How To Build A Successful Business And Maintain A Work-Life Balance

By Madeleine Niebauer, founder and CEO of vChief, a virtual chief-of-staff service, helping executives stay focused on what matters most.

We hear it all the time: If you’re serious about growing your company, you need to be ready to hustle and grind out 80-hour work weeks. I disagree. In fact, I believe that attracting a team of people who believe the opposite—as I do—has been one of the key drivers of rapid growth for my company.

I founded vChief, a fractional executive staffing company with a focus on the chief of staff role, in 2016. In the last four years, we’ve grown from six to eight figures in revenue and from one to 20 employees. While I’m very proud of this growth, I’m most proud of having achieved this while still maintaining a great work-life balance for myself and my employees.

I’ve built my business around three core values, and it’s resulted in a company culture that allows me and all of my team to focus on the people and passions in our lives. Here’s a look at how these core values play out in business and how you can take a similar approach:

Work is not the most important thing in our lives.

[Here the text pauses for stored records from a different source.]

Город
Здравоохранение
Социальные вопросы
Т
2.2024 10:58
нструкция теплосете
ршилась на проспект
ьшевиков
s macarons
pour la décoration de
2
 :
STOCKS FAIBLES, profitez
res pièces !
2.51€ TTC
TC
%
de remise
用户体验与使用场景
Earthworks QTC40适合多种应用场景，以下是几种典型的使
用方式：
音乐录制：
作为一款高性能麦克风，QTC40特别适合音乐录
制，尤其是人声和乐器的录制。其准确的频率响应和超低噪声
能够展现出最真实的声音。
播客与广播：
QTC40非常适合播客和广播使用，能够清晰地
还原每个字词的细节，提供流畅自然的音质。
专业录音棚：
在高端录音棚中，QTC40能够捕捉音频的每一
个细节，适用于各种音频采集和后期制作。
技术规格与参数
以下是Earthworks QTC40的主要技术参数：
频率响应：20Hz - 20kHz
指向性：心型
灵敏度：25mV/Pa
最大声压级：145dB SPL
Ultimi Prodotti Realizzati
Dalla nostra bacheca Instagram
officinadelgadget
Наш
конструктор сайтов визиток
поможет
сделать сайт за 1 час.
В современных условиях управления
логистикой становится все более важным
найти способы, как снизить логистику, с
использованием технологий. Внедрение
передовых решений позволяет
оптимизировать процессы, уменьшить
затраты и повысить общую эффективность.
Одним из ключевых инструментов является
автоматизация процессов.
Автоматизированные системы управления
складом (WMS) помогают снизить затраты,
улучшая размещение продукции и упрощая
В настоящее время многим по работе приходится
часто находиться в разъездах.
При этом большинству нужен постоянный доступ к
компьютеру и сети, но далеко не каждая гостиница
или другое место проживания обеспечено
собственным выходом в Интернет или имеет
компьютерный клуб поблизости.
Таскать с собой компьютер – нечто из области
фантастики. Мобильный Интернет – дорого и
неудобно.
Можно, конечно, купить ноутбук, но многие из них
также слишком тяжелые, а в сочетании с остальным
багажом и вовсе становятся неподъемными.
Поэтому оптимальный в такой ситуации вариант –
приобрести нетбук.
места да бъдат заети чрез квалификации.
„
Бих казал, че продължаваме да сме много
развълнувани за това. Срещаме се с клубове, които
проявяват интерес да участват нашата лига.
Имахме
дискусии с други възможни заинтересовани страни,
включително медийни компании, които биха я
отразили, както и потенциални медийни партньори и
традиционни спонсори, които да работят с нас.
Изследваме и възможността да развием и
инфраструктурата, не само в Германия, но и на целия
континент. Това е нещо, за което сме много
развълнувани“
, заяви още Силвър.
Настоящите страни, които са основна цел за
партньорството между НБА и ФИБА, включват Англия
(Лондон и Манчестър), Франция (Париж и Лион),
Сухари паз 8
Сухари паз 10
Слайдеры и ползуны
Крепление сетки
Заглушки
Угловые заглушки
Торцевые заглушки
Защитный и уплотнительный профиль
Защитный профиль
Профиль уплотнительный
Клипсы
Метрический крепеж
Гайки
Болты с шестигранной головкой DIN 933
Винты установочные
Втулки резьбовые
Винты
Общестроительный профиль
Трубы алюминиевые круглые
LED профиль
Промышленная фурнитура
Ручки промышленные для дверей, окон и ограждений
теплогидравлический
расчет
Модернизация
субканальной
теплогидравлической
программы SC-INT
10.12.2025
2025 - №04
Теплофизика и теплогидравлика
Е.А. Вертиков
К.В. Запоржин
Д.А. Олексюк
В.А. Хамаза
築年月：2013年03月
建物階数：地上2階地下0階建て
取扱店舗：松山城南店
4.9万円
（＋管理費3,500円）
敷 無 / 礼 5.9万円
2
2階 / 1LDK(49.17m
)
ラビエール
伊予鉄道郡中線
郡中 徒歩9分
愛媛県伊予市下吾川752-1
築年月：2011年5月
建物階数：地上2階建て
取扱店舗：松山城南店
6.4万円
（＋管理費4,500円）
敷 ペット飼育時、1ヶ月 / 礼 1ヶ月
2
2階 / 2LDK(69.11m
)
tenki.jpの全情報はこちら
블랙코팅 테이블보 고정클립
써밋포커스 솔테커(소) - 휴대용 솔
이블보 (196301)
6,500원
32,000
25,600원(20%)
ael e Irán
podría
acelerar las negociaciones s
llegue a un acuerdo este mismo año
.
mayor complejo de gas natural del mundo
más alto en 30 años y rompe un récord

While I love my job and the business I’ve built, family and travel are my highest priorities. I’ve worked hard to build a company culture that allows my employees to also balance a rich personal life with their job duties.

The commitment to balancing work and life has led us to adopt a 32-hour work week. All of our internal staff have the option to work a four-day week or to work reduced daily hours over five days.

In my experience, working long hours under high pressure leads to unhappy, burned-out staff and doesn’t result in better work. We find the compressed workweek, which people see as a huge benefit, results in using our time more efficiently. Our overall work quality actually improves.

Our team cites our 32-hour week, unlimited PTO and remote work as some of the top perks that attracted them to vChief. I believe these employee-centric policies are the reason why we have very low turnover, which has also helped us achieve growth.

We don’t set unrealistic growth goals.

I don’t believe that employees achieve more when they’re pushed to achieve unrealistic growth goals. To me, that’s a setup for low morale. Even when targets are clearly unrealistic, and everyone knows it, people still feel a sense of failure for not achieving them. A rushed, pressured and stressed-out staff makes mistakes. It’s not worth it.

That’s why I recommend launching new offerings with realistic revenue growth goals. Give yourself time to integrate changes and effectively enhance your business offerings. In other words, go slow to go fast.

I’ve seen many other companies do the exact opposite and launch a new product with huge expectations, which comes with an expectation of putting in long hours and setting aside your personal life. But I’ve learned that emotionally healthy and balanced people—the kind of employees you want to be around—don’t stay in high-pressure, high-stress environments very long.

Trust is granted rather than needing to be earned.

I trust my employees to do good work. Period. I don’t care how many hours it takes them to do it or when they do it. I believe smart people can make their own decisions—especially the ones I hire! If I’ve delegated something, I trust that person to seek out the information they need and to reach out for help when they need it.

I keep reading about new ways companies are monitoring their employees’ work—both at home and in the office. There are software products that allow employers to monitor every keystroke and web page view of their remote employees. Personally, I think that’s absurd, offensive and even creepy. It’s a violation of trust, and I’ve built my whole company around trust.

I would encourage business leaders to never monitor or spy on an employee to see what they’re doing. They’re either doing great work or they’re not and the proof will be in the outcomes they achieve.

If you want to build a business that’s still around in five or 10 years, I believe balancing your life and your work is the smartest way to grow both your impact and revenue. When you value and respect employees and allow them to develop a healthy work-life balance, you’ll attract the best and most emotionally healthy people. Those are the people who will help you grow your company in a balanced, sustainable way and stay with you for the long haul.